[EXERCISE DETAILS] Once you find the line containing "right shoulder: (235, 739)" in the data below, copy it and each following line exactly, up to and including the line containing "left knee: (172, 782)", and nothing else.

[INPUT DATA]

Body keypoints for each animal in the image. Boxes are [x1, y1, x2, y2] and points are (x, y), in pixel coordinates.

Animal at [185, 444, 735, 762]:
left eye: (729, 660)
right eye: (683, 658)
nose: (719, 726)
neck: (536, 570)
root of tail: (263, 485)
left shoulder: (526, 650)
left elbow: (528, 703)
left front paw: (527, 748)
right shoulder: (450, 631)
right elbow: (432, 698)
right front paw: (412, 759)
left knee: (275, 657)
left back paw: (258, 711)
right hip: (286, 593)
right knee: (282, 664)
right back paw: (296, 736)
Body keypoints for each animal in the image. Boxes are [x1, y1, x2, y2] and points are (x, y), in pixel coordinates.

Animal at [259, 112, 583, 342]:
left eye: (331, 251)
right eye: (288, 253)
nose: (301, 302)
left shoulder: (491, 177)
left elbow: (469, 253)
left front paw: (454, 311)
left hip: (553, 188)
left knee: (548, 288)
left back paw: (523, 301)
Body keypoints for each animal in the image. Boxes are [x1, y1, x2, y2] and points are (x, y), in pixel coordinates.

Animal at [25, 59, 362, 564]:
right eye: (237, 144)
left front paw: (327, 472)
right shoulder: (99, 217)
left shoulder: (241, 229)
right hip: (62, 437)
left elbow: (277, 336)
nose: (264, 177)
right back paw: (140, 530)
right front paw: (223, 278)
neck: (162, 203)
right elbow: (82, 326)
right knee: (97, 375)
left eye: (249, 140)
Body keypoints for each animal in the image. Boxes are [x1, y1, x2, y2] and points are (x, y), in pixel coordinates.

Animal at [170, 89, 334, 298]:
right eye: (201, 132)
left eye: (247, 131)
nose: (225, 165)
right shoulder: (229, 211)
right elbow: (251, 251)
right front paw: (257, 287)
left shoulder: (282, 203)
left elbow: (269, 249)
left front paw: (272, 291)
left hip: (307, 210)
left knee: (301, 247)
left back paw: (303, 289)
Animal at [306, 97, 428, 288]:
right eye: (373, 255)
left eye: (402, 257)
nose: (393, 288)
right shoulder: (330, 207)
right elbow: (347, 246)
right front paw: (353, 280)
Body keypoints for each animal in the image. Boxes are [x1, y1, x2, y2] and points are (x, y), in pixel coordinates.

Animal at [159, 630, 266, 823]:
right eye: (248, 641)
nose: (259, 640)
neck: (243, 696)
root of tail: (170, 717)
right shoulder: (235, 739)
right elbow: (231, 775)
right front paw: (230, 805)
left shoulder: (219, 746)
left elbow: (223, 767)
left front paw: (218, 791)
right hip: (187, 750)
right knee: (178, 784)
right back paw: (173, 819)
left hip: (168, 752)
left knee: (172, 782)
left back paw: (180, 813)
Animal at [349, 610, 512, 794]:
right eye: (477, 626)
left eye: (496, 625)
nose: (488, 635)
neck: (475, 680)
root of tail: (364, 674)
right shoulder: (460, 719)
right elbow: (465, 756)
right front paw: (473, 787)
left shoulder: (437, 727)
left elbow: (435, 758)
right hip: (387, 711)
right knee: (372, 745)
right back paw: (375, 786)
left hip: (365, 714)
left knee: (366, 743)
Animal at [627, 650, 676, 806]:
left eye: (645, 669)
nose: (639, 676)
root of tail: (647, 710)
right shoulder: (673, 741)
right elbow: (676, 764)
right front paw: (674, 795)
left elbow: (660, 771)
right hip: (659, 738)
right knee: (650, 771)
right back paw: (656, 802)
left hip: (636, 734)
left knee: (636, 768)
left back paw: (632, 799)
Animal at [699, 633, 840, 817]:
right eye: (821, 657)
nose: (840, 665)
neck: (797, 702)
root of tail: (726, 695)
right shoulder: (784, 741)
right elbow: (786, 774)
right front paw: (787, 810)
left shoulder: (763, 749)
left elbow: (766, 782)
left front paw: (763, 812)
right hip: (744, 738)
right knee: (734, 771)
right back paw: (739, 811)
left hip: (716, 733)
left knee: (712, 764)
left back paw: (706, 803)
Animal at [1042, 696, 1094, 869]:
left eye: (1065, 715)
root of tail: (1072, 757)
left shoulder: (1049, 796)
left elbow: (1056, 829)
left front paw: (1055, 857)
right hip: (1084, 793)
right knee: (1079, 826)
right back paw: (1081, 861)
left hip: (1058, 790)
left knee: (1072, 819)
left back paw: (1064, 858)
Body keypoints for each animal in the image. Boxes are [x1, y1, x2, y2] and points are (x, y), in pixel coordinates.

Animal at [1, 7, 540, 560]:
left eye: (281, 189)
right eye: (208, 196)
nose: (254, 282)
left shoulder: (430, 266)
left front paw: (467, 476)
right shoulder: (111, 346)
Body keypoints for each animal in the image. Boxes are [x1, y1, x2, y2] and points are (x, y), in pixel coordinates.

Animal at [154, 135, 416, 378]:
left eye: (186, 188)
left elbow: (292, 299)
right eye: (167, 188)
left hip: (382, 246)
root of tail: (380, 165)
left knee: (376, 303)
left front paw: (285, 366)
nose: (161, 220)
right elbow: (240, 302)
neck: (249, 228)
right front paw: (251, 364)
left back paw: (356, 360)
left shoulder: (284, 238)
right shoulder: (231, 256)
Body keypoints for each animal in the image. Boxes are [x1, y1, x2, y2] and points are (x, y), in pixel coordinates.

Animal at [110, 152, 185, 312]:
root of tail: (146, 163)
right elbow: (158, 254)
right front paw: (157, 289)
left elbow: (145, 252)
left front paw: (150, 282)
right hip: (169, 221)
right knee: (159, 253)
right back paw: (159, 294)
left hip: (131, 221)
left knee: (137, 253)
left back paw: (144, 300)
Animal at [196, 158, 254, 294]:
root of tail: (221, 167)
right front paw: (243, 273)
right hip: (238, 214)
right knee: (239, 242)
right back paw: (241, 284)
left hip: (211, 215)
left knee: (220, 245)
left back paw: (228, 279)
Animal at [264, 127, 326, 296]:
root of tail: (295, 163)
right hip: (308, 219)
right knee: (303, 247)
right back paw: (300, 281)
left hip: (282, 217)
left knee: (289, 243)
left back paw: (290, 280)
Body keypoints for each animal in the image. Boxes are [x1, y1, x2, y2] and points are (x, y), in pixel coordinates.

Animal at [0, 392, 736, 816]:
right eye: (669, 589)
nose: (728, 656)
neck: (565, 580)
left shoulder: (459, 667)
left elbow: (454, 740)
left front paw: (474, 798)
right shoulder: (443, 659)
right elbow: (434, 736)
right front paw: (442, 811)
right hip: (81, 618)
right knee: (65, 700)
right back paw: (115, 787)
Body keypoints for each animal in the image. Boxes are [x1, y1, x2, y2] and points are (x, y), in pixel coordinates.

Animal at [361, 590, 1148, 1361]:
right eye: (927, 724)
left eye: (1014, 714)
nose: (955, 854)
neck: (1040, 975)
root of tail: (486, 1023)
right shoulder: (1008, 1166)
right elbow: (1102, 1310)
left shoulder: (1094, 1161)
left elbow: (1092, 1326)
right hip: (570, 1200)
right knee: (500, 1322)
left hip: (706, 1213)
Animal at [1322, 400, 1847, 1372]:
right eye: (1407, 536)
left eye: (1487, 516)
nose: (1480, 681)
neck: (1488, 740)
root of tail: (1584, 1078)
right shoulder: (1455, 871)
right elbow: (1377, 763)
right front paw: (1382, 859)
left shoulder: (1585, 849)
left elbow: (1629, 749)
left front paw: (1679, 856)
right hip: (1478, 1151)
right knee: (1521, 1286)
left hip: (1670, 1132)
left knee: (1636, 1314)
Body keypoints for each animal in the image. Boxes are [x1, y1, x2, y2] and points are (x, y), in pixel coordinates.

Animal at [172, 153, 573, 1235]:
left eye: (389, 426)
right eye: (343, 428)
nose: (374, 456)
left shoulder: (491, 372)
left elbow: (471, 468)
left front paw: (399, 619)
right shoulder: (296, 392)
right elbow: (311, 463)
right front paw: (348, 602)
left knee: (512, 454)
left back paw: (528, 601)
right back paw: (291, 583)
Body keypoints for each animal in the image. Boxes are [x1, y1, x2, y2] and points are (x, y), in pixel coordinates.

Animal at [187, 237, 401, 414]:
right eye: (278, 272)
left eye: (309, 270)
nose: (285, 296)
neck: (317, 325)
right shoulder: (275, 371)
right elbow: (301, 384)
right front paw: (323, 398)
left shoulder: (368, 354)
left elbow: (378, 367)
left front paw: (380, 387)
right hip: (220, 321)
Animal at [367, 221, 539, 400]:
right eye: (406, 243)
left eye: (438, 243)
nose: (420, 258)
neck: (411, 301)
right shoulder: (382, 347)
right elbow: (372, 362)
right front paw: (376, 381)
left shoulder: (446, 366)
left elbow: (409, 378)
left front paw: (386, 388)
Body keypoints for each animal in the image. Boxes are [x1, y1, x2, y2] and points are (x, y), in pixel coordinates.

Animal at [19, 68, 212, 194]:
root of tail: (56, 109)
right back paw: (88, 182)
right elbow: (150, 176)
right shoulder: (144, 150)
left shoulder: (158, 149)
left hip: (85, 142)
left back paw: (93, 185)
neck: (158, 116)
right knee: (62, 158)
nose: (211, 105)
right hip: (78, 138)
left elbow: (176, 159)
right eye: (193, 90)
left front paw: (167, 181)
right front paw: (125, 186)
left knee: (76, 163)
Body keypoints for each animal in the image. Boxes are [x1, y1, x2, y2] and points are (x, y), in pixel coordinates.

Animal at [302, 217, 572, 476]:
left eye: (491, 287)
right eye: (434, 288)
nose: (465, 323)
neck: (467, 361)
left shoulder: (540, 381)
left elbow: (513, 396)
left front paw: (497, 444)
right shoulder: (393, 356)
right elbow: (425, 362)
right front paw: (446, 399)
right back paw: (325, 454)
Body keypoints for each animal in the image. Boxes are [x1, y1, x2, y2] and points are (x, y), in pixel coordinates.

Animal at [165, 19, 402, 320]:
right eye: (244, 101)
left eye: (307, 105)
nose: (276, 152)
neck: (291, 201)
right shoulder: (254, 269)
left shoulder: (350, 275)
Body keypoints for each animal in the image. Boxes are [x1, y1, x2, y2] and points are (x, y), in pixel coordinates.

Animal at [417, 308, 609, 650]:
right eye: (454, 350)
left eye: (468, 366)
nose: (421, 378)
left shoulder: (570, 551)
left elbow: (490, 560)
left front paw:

[TASK RESPONSE]
right shoulder: (235, 739)
right elbow: (231, 775)
right front paw: (230, 805)
left shoulder: (219, 746)
left elbow: (223, 767)
left front paw: (218, 791)
right hip: (187, 750)
right knee: (178, 784)
right back paw: (173, 819)
left hip: (168, 752)
left knee: (172, 782)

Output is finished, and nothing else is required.